Now they surround us. They all point at us, ridicule us, and convict us. As if we even did deserve a fair trial. Look at all we’ve done. We are criminals! Can you see the looks on their faces? So fired up, they all are. See them all, not a single one misses the boat. Now, one aligns his rifle with our skulls. The last thing we hear is a “click”. Then everything turns red, then monochrome, then red again. But you can still hear me, right?

Feel the wind that blows through the hole in your head as they kick sand on the corpse of your existence. Let You be proof that this world is unforgiving to those that refuse be to tamed. Cut the strings of media, and refuse to be their slave, then you will see the war that rages on at your doorstep, then you will see how they battle to maintain control over your mind, then you will realize the Human within the Stranger, and then and only then, must you turn back to save those who are still tangled in their webs.


Post Two: Death and all his Friends

Philosophy often surfaces the shallow waters of those that repress the thoughts and deny their existence when a death arises that affects them. Often this is the time when those people watch a huge door slam and lock them inside a dusty classroom. Trapped they become, and forced they are, to do independent study. There, there is no windows, no light besides that from a flickering desk lamp that illuminates only to reveal the hundreds of thousands of thoughts flying above a broken swivel chair, anxiously awaiting the day of someone’s arrival. And here you finally are, and it only took a death to get you here.

We are all searching for truth; sacred knowledge that is irrefutable. As we try are best to secure our hands around that of which is the sand that falls through the cracks of our palms, we think not of our imminent deaths. You see, we each have a clock inside us that is constantly ticking away, a calendar that is constantly shaving days, and an antique hourglass that is constantly reminding us that we are running out. Yet we live our lives thinking not of death, but throwing the very notion of “death” in the deepest chasms of our minds, hoping it’s calloused hands never climb it’s relentless being out of the shadows and into the light. And when it does- oh when it does, we are reminded of just how shallow the waters of the Fountain of Youth are.
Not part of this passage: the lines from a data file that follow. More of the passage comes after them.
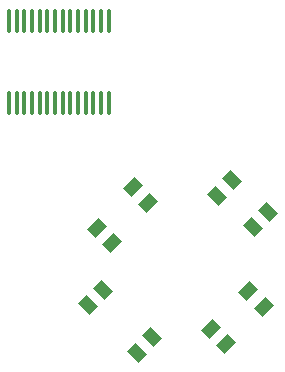
<source format=gbp>
G04*
G04 #@! TF.GenerationSoftware,Altium Limited,Altium Designer,20.1.10 (176)*
G04*
G04 Layer_Color=128*
%FSLAX24Y24*%
%MOIN*%
G70*
G04*
G04 #@! TF.SameCoordinates,9D01BC41-1964-44B2-BAAF-85125F902256*
G04*
G04*
G04 #@! TF.FilePolarity,Positive*
G04*
G01*
G75*
%ADD69O,0.0138X0.0827*%
G04:AMPARAMS|DCode=70|XSize=55.1mil|YSize=41.3mil|CornerRadius=0mil|HoleSize=0mil|Usage=FLASHONLY|Rotation=225.000|XOffset=0mil|YOffset=0mil|HoleType=Round|Shape=Rectangle|*
%AMROTATEDRECTD70*
4,1,4,0.0049,0.0341,0.0341,0.0049,-0.0049,-0.0341,-0.0341,-0.0049,0.0049,0.0341,0.0*
%
%ADD70ROTATEDRECTD70*%

G04:AMPARAMS|DCode=71|XSize=55.1mil|YSize=41.3mil|CornerRadius=0mil|HoleSize=0mil|Usage=FLASHONLY|Rotation=315.000|XOffset=0mil|YOffset=0mil|HoleType=Round|Shape=Rectangle|*
%AMROTATEDRECTD71*
4,1,4,-0.0341,0.0049,-0.0049,0.0341,0.0341,-0.0049,0.0049,-0.0341,-0.0341,0.0049,0.0*
%
%ADD71ROTATEDRECTD71*%

D69*
X6211Y24500D02*
D03*
X6467D02*
D03*
X6722D02*
D03*
X6978D02*
D03*
X7234D02*
D03*
X7490D02*
D03*
X7746D02*
D03*
X8002D02*
D03*
X8258D02*
D03*
X8514D02*
D03*
X8770D02*
D03*
X9026D02*
D03*
X9281D02*
D03*
X9537D02*
D03*
X6211Y21783D02*
D03*
X6467D02*
D03*
X6722D02*
D03*
X6978D02*
D03*
X7234D02*
D03*
X7490D02*
D03*
X7746D02*
D03*
X8002D02*
D03*
X8258D02*
D03*
X8514D02*
D03*
X9537D02*
D03*
X9281D02*
D03*
X9026D02*
D03*
X8770D02*
D03*
D70*
X13458Y13742D02*
D03*
X12942Y14258D02*
D03*
X14192Y15508D02*
D03*
X14708Y14992D02*
D03*
X10865Y18456D02*
D03*
X10350Y18971D02*
D03*
X9665Y17114D02*
D03*
X9150Y17629D02*
D03*
D71*
X14342Y17642D02*
D03*
X14858Y18158D02*
D03*
X13142Y18692D02*
D03*
X13658Y19208D02*
D03*
X9358Y15558D02*
D03*
X8842Y15042D02*
D03*
X10994Y13965D02*
D03*
X10479Y13450D02*
D03*
M02*

</source>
With all that said, however, we do live out lives, unconsciously, learning how to die. Odd as it may seem, we are fixated on what it means to truly venture beyond that of which is this life. We spend our lives trying to figure it out, but until we start hearing the sickle sharpening-and by then it’s all but too soon, do we even comprehend what it means to live. I feel that we can never understand what it means to die until we understand what it means to live…

In the spirit of Socrates; “The unexamined life is not worth living.”, hence death shouldn’t be the only thing that beckons thoughts from within. I say, summon those thoughts, wield those thoughts, and relinquish those thoughts because only through the use of the mind can we truly see.